# Anyone else being driven mad by noise



## Anjelissa (Jan 11, 2007)

xxx


----------



## carrie3479 (Nov 30, 2005)

LOL I know how you feel, I used to live near good wood and although it wasnt to the extent that I can imagine the Farnborough show to be, we used to get the enormous virgin planes practically landing in our garden. very scarey indeed.

We live in Godalming and drove over that way over the weekend, DS saw the signs and was bugging us to go, as its noisey im glad we didnt lol dont like noise!! 

How soon till its all over and done with?

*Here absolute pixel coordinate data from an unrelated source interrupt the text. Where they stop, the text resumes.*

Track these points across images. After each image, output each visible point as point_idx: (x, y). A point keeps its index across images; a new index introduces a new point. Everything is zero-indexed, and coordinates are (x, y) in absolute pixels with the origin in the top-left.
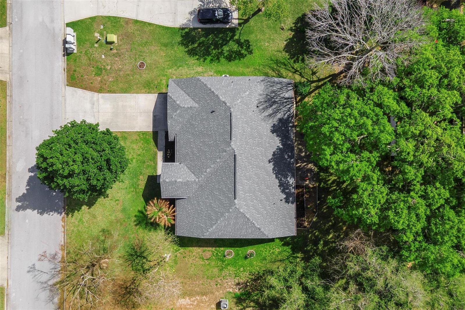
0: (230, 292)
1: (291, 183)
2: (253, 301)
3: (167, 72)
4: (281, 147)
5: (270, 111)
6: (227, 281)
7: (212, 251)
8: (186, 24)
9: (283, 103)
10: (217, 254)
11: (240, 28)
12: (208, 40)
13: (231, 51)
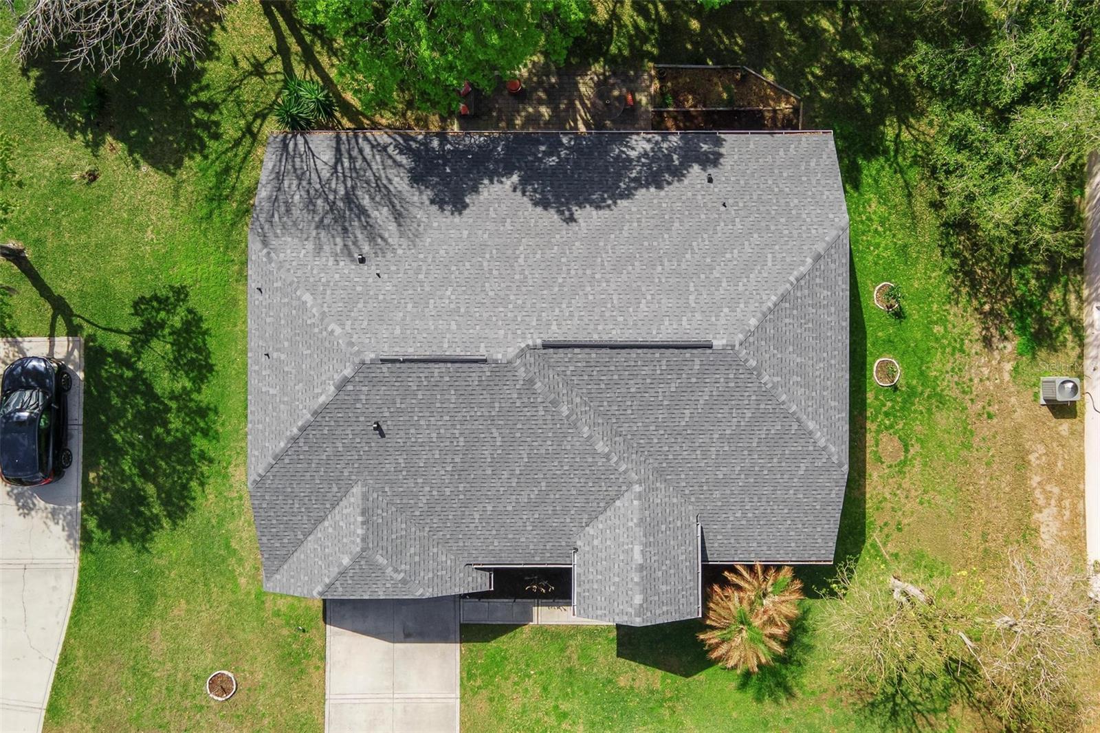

Corrina, in peaceful Godalming


----------



## wouldloveababycat (Mar 21, 2004)

We had the red arrows come over when I popped out in N'pton for lunch so they must have come from there ..I thought it was quite impressive for them to put on a personal display for me in my lunch hour   but yes they are loud and must be scary close to your house  

Cat x


----------



## Tina xx (Aug 30, 2006)

I remember a few years ago, they were practicing for the Farnborough air show, we had two planes from the second world war having a dog fight over our military quarters. It was amazing to watch, but was really scary at the same time. We also saw the red arrows do a practice 2 summers ago, it was brilliant, but there were people pulling over to the side of the roads to watch


----------